Die 1. Etappe der Volta a Comunitat Valenciana stand ganz im Schatten des schweren Sturzes von
Mads Pedersen, der sich dabei zwei Frakturen zuzog und nun um seine Form für die Frühjahrsklassiker bangt. Doch der Däne war nicht der einzige prominente Fahrer, der am Auftakttag zu Boden ging: Auch
Tobias Foss von den
INEOS Grenadiers erwischte es - für ihn endete das Rennen vorzeitig.

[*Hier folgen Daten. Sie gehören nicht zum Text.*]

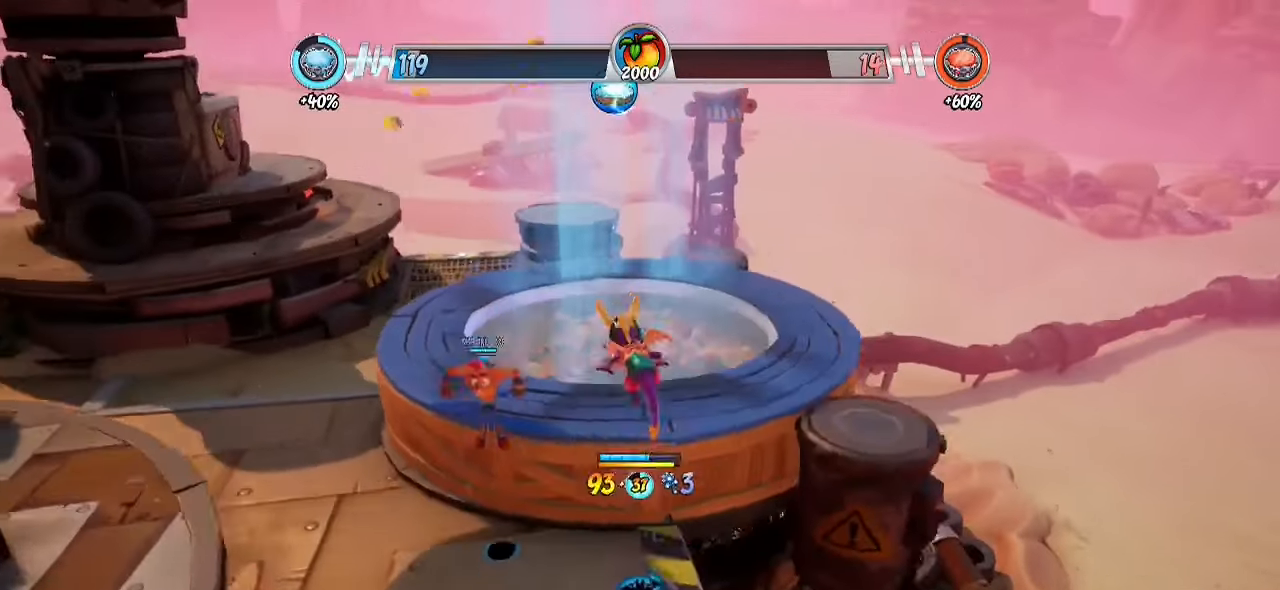
{"buttons": [], "left_stick": "up-right", "right_stick": "left", "events": [[33, "CROSS", "up"], [183, "R2", "up"], [200, "right_stick", "left"], [450, "left_stick", "up-right"]]}
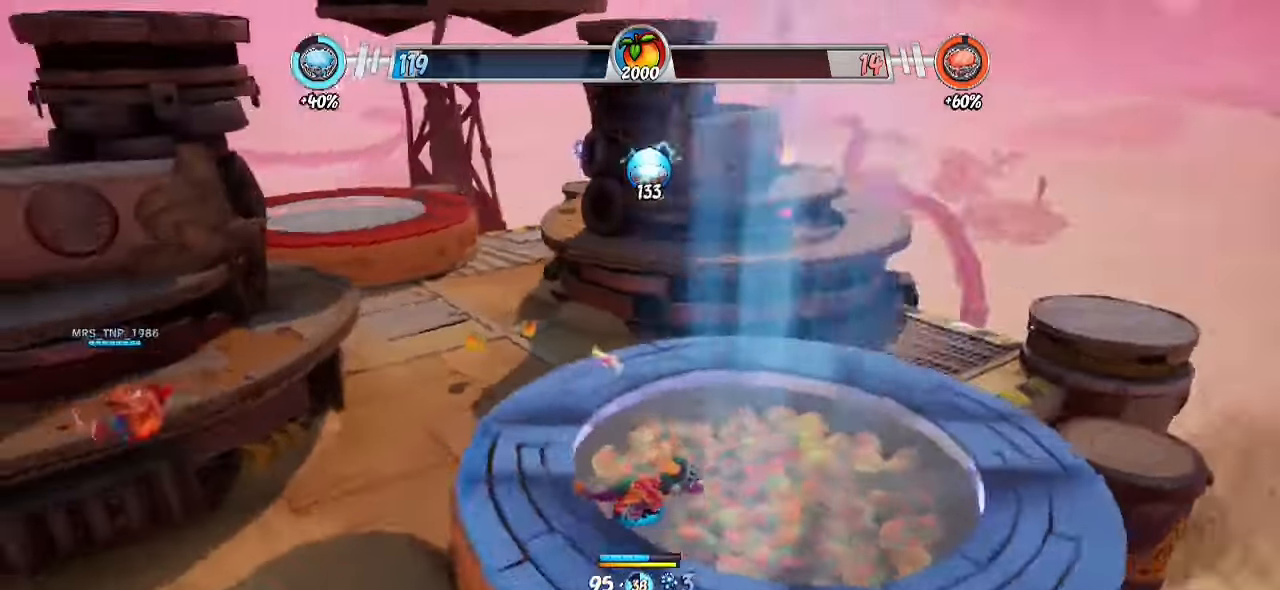
{"buttons": [], "left_stick": "down-right", "right_stick": "center", "events": [[33, "left_stick", "right"], [450, "right_stick", "center"], [500, "left_stick", "down-right"]]}
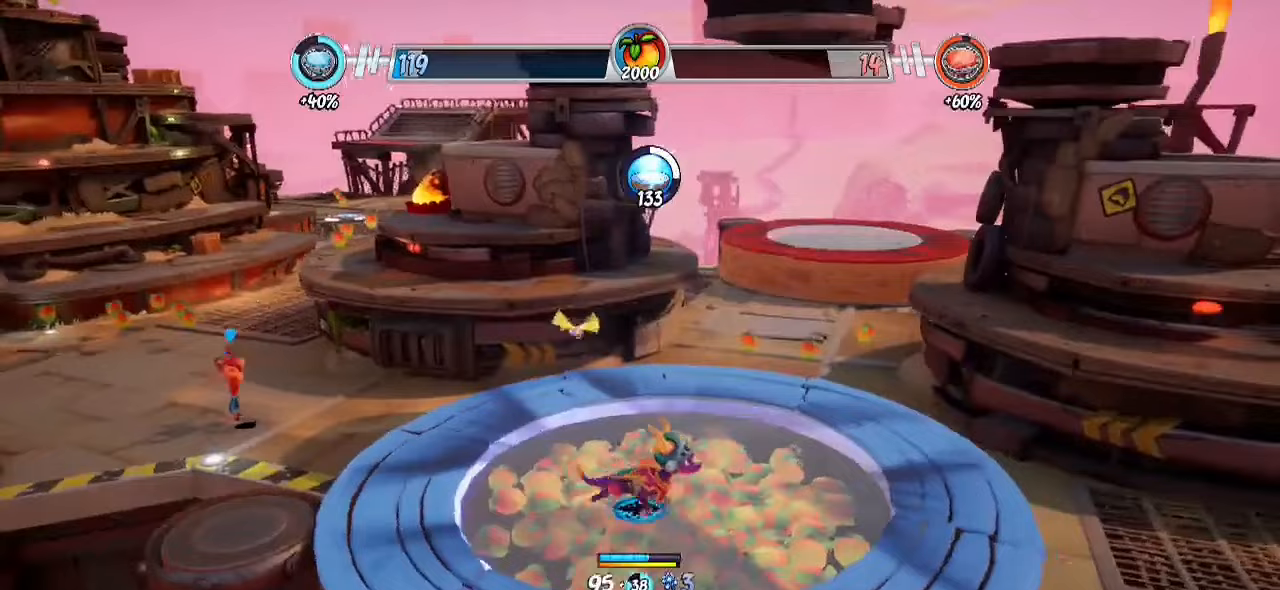
{"buttons": [], "left_stick": "down-right", "right_stick": "center", "events": [[333, "right_stick", "left"], [467, "right_stick", "center"]]}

Insgesamt erreichten fünf Fahrer das Ziel der 1. Etappe nicht, darunter Foss, dessen Ausstieg zunächst ohne genaue Begründung erfolgte. Kurz darauf bestätigte sich: Wie bei Pedersen war auch der Norweger bereits am ersten Tag gestürzt. Dabei zog er sich eine Fraktur des Schulterblatts zu.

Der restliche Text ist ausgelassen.